Often in my work as Jungian analyst, I encounter individuals who puzzle over some part of his or her life not shared or even valued by other family members. We all have pondered the events and times when we wondered, "Was I adopted?" "My family is strange!" We often laugh or cry, or leave home because we just do not "fit in." We may even think we are "going crazy" because we do not understand the "clutter" in our head, including those instances where we cannot make up our mind or control these unsettling thoughts that search for understanding.
It is not only our physiology, hormones, family background, education, or politics that rule our lives, precipitating comedy or tragedy. Today, tragedy rules our lives. Today we live in a political drama much like the one Germans suffered in the 1930's. I am referring to the uncertainty and animosity that hang over individuals, families, social groups, and democratic institutions we long have taken for granted.
But we must be warned. As Carl Jung reflected on the hysterical madness that possessed the German people in the catastrophic years between 1930 and 1945, he concluded:
The impressive thing about the German phenomenon is that one man
who is obviously possessed [Hitler] has infected a whole nation to such
an extent that everything is set in motion and has started rolling on in
its course towards perdition. (Collected Works, Vol. 10, p. 179)
And a littler later in his essay, Jung adds:
... a god has taken possession of the Germans and their house is filled
with a mighty rushing wind. ... A hurricane has broken loose in Germany
while we still believe it is fine weather. (p. 186)
This "god" that took possession of the German people was a phenomenon Jung identified as the archetype "Wotan," not politics or economics but an archetype. I chose this example of an archetypal force because of its dramatic nature and power to possess an individual and to infect an entire nation of people. Such an archetypal power can create or destroy, shape individual character for better or worse and also determine the fate of a society.
Under the spell of such archetypal power individuals delight in a leader who serves as a "savior," offering promised reward of pleasure and security for faithful stewardship. Such a hypnotic leader compels a descent into such madness as befell the German nation driven to "perdition" by Wotan.
"Why, that's irrational," an onlooker may say. "That makes no sense. Can't they see what they are doing? Don't the followers know the words and actions are absurd and cannot come to any good end? Why would anyone be duped by a fanatic cult leader?" Yes, looking from the outside at the enchanting power of archetypes, we understand the seductive nature of such a phenomenon. But within the enchantment we lose rationality.
For example, consider the enchantment of money and power that drives our society at this time. At another period in our history we may have focused our energies on war against Nazism (1930-1945), or societal compassion (Johnson's "Great Society," the mid-1960's). Those periods in our history demonstrated a nation focused on outreach and care for others.
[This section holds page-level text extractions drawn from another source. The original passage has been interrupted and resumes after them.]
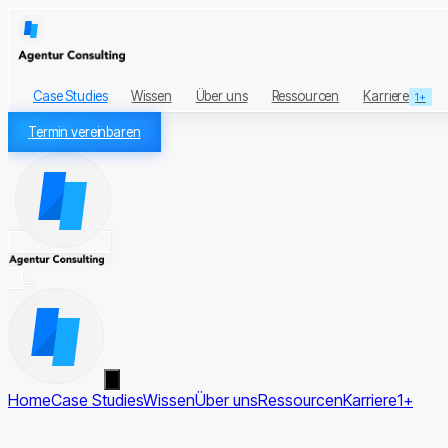
Case Studies
Wissen
Über uns
Ressourcen
Karriere
1+
Termin vereinbaren
Home
Case Studies
Wissen
Über uns
Ressourcen
Karriere
1+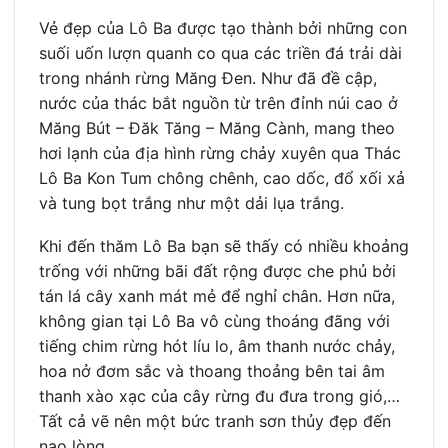
Vẻ đẹp của Lô Ba được tạo thành bởi những con
suối uốn lượn quanh co qua các triền đá trải dài
trong nhánh rừng Măng Đen. Như đã đề cập,
nước của thác bắt nguồn từ trên đỉnh núi cao ở
Măng Bút – Đăk Tăng – Măng Cành, mang theo
hơi lạnh của địa hình rừng chảy xuyên qua Thác
Lô Ba Kon Tum chông chênh, cao dốc, đổ xối xả
và tung bọt trắng như một dải lụa trắng.
Khi đến thăm Lô Ba bạn sẽ thấy có nhiều khoảng
trống với những bãi đất rộng được che phủ bởi
tán lá cây xanh mát mẻ để nghỉ chân. Hơn nữa,
không gian tại Lô Ba vô cùng thoáng đãng với
tiếng chim rừng hót líu lo, âm thanh nước chảy,
hoa nở đơm sắc và thoang thoảng bên tai âm
thanh xào xạc của cây rừng đu đưa trong gió,…
Tất cả vẽ nên một bức tranh sơn thủy đẹp đến
nao lòng.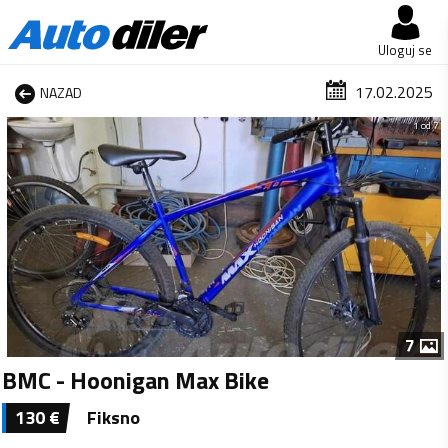
Uloguj se
17.02.2025
NAZAD
1 od 7
7
BMC - Hoonigan Max Bike
130
€
Fiksno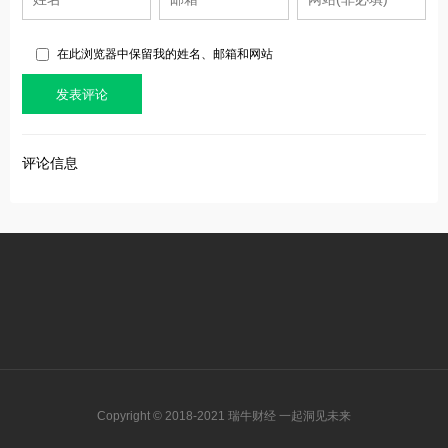
在此浏览器中保留我的姓名、邮箱和网站
评论信息
Copyright © 2018-2021 瑞牛财经 一起洞见未来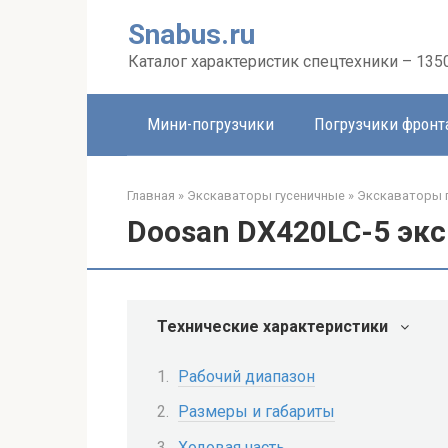
Перейти
Snabus.ru
к
контенту
Каталог характеристик спецтехники – 135
Мини-погрузчики
Погрузчики фрон
Главная
»
Экскаваторы гусеничные
»
Экскаваторы 
Doosan DX420LC-5 эк
Технические характеристики
Рабочий диапазон
Размеры и габариты
Ходовая часть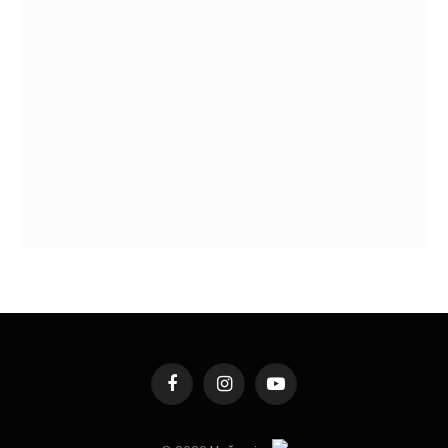
Facebook
Instagram
YouTube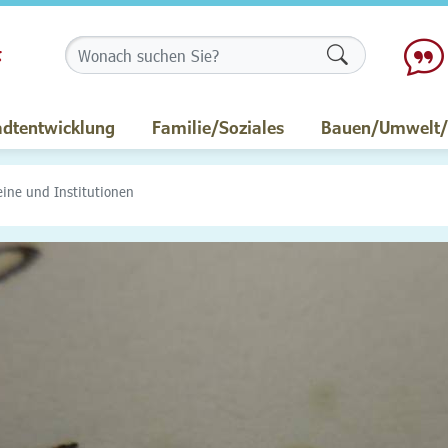
Formularschalt
adtentwicklung
Familie/Soziales
Bauen/Umwelt/M
eine und Institutionen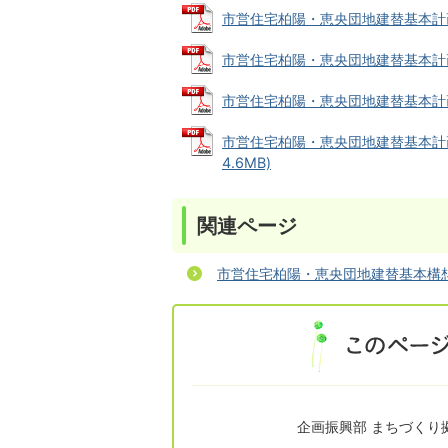
市営住宅柏陽・恵央団地建替基本計画改訂
市営住宅柏陽・恵央団地建替基本計画改訂
市営住宅柏陽・恵央団地建替基本計画改訂
市営住宅柏陽・恵央団地建替基本計画
4.6MB)
関連ページ
市営住宅柏陽・恵央団地建替基本構
企画振興部 まちづくり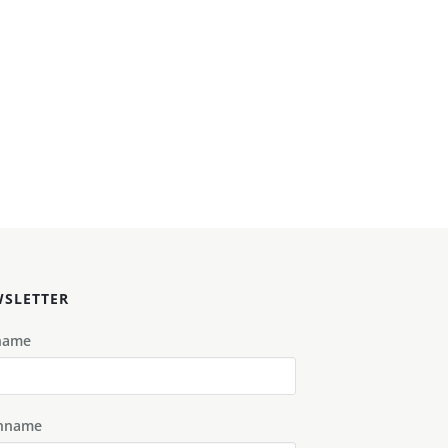
SLETTER
name
hname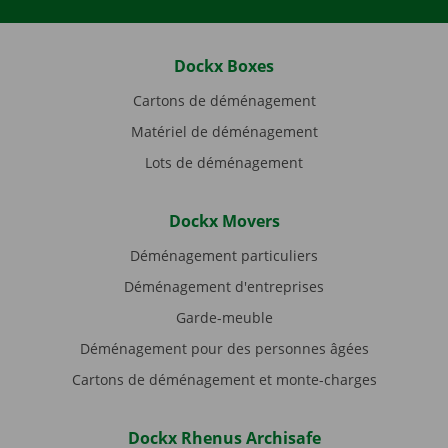
Dockx Boxes
Cartons de déménagement
Matériel de déménagement
Lots de déménagement
Dockx Movers
Déménagement particuliers
Déménagement d'entreprises
Garde-meuble
Déménagement pour des personnes âgées
Cartons de déménagement et monte-charges
Dockx Rhenus Archisafe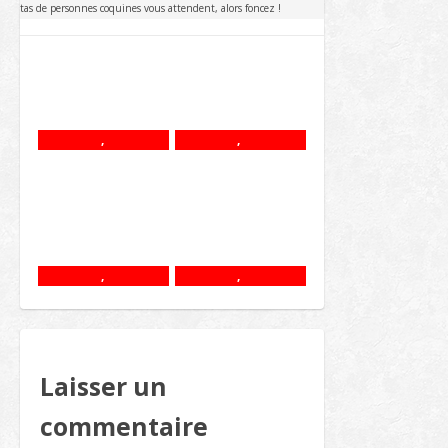
tas de personnes coquines vous attendent, alors foncez !
,
,
,
,
Laisser un
commentaire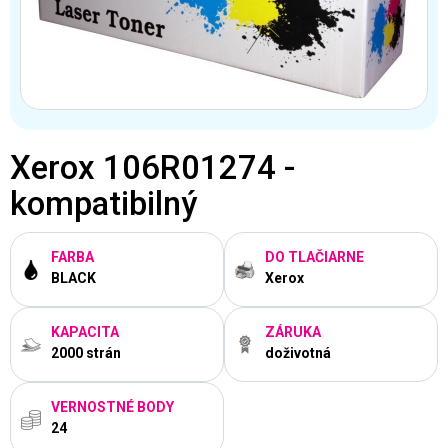
Xerox 106R01274 -
kompatibilný
FARBA
DO TLAČIARNE
BLACK
Xerox
KAPACITA
ZÁRUKA
2000 strán
doživotná
VERNOSTNÉ BODY
24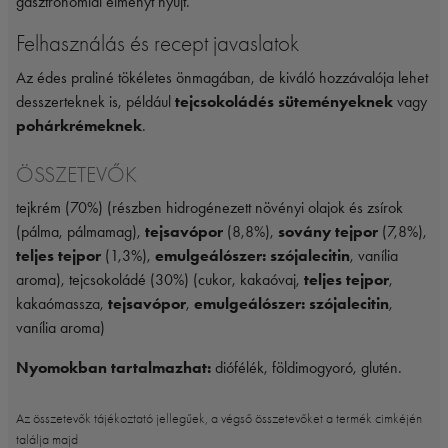
gasztronómiai élményt nyújt.
Felhasználás és recept javaslatok
Az édes praliné tökéletes önmagában, de kiváló hozzávalója lehet
desszerteknek is, például
tejcsokoládés süteményeknek
vagy
pohárkrémeknek
.
ÖSSZETEVŐK
tejkrém (70%) (részben hidrogénezett növényi olajok és zsírok
(pálma, pálmamag),
tejsavópor
(8,8%),
sovány tejpor
(7,8%),
teljes tejpor
(1,3%),
emulgeálószer: szójalecitin
, vanília
aroma), tejcsokoládé (30%) (cukor, kakaóvaj,
teljes tejpor
,
kakaómassza,
tejsavópor
,
emulgeálószer: szójalecitin
,
vanília aroma)
Nyomokban tartalmazhat:
diófélék, földimogyoró, glutén.
Az összetevők tájékoztató jellegűek, a végső összetevőket a termék cimkéjén
találja majd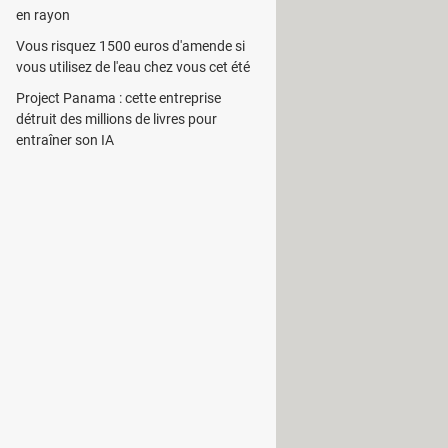
en rayon
Vous risquez 1500 euros d'amende si
vous utilisez de l'eau chez vous cet été
Project Panama : cette entreprise
détruit des millions de livres pour
entraîner son IA
s connectés sur l'ordinateur de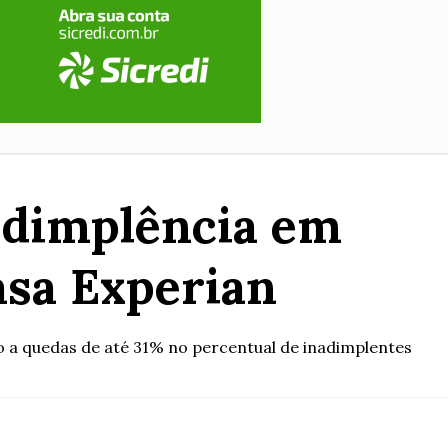
adimplência em
asa Experian
do a quedas de até 31% no percentual de inadimplentes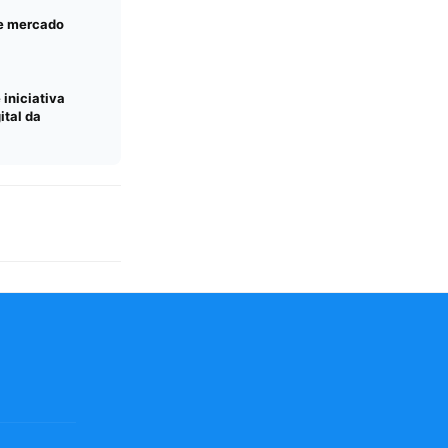
 e mercado
 iniciativa
ital da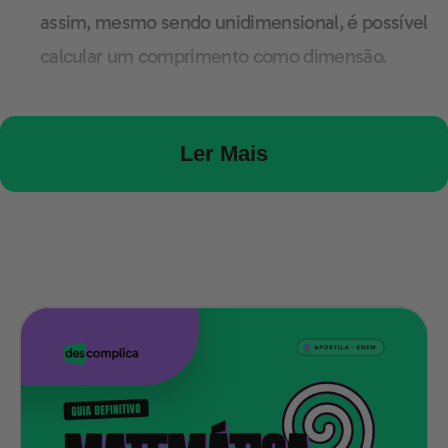
assim, mesmo sendo unidimensional, é possível
calcular um comprimento como dimensão.
A reta pode aparecer em três posições diferentes como
Ler Mais
horizontal, vertical e inclinada. É possível que elas
apareçam em posições distintas, às vezes cruzando
umas com as outras, chamadas retas concorrentes, ou
seguindo lado a lado, chamadas retas
paralelas.
Segmento de reta =
na geometria plana, um
segmento de reta costuma ser limitado, já que
corresponde a partes longínquas entre dois pontos
diferentes. Portanto, também existe a semirreta que se
limita a seguir apenas um sentido, com início, mas sem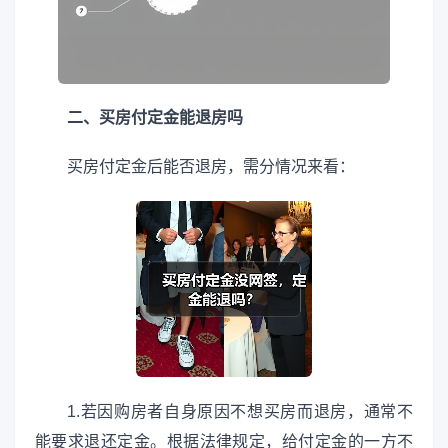
二、买房付定金能退房吗
买房付定金后能否退房，需分情况来看：
1.若因购房者自身原因不想买房而退房，通常不
能要求退还定金。根据法律规定，给付定金的一方不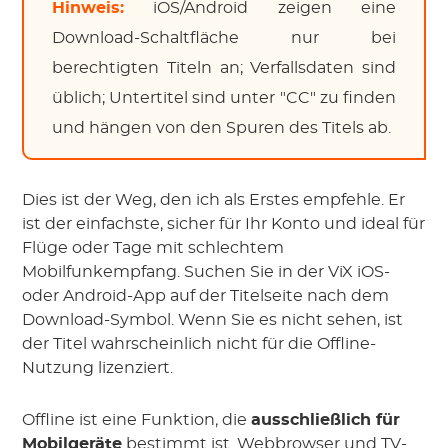
Hinweis:
iOS/Android zeigen eine
Download-Schaltfläche nur bei
berechtigten Titeln an; Verfallsdaten sind
üblich; Untertitel sind unter "CC" zu finden
und hängen von den Spuren des Titels ab.
Dies ist der Weg, den ich als Erstes empfehle. Er
ist der einfachste, sicher für Ihr Konto und ideal für
Flüge oder Tage mit schlechtem
Mobilfunkempfang. Suchen Sie in der ViX iOS-
oder Android-App auf der Titelseite nach dem
Download-Symbol. Wenn Sie es nicht sehen, ist
der Titel wahrscheinlich nicht für die Offline-
Nutzung lizenziert.
Offline ist eine Funktion, die
ausschließlich für
Mobilgeräte
bestimmt ist. Webbrowser und TV-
However, our focus presently leans remarkably and distressingly in the opposite direction: self-aggrandizement, the severance of good-will abroad and narcissistic authoritarianism at home. Now we ask, what is this archetype that has possessed us? How shall we name it?
I know of no better name than Mammon for the archetypal power that dominates our public life today. This was brought to my attention by a remarkable book by Eugene McCarraher, The Enchantment of Mammon: How Capitalism Became the Religion of Modernity. McCarraher serves as Professor of Humanities and History at Villanova University. He makes no mention of psychology or archetypes. But more than any other writer considering the ills of our present time, he unmasks the veil of what possesses our society.
Consider McCarriher's introductory observations:
Far from being an agent of "disenchantment," capitalism, I contend, has
been a regime of enchantment, a repression, displacement, and renaming
of our intrinsic and inveterate longing for divinity. There is more than
mere metaphor in the way we refer to the "worship" or "idolatry" of money
and possessions. Even if many (if not most) of us behave in a disenchanted
desacralized cosmos—a universe devoid of spirits and other immaterial but
animate beings—capitalism has assumed in its way, the status of an enchanted
world. (p. 4)
Why "Mammon" as the source of this enchantment with capitalism that McCarriher goes on to describe? In mythology, Mammon is known as a demon of greed and avarice, the prince of Hell driven by the acquisition and rule over the underworld of wealth. What better way to describe our society's obsession with money and power. And we either look the other way, or we consider what this ruling archetype means for our life today.
For the Germans in the 1930's, Wotan ruled. Today, here in the US as well as other countries, Mammon rules. As Jung would remind us, it is not economies or politics with which we must contend; it is Mammon.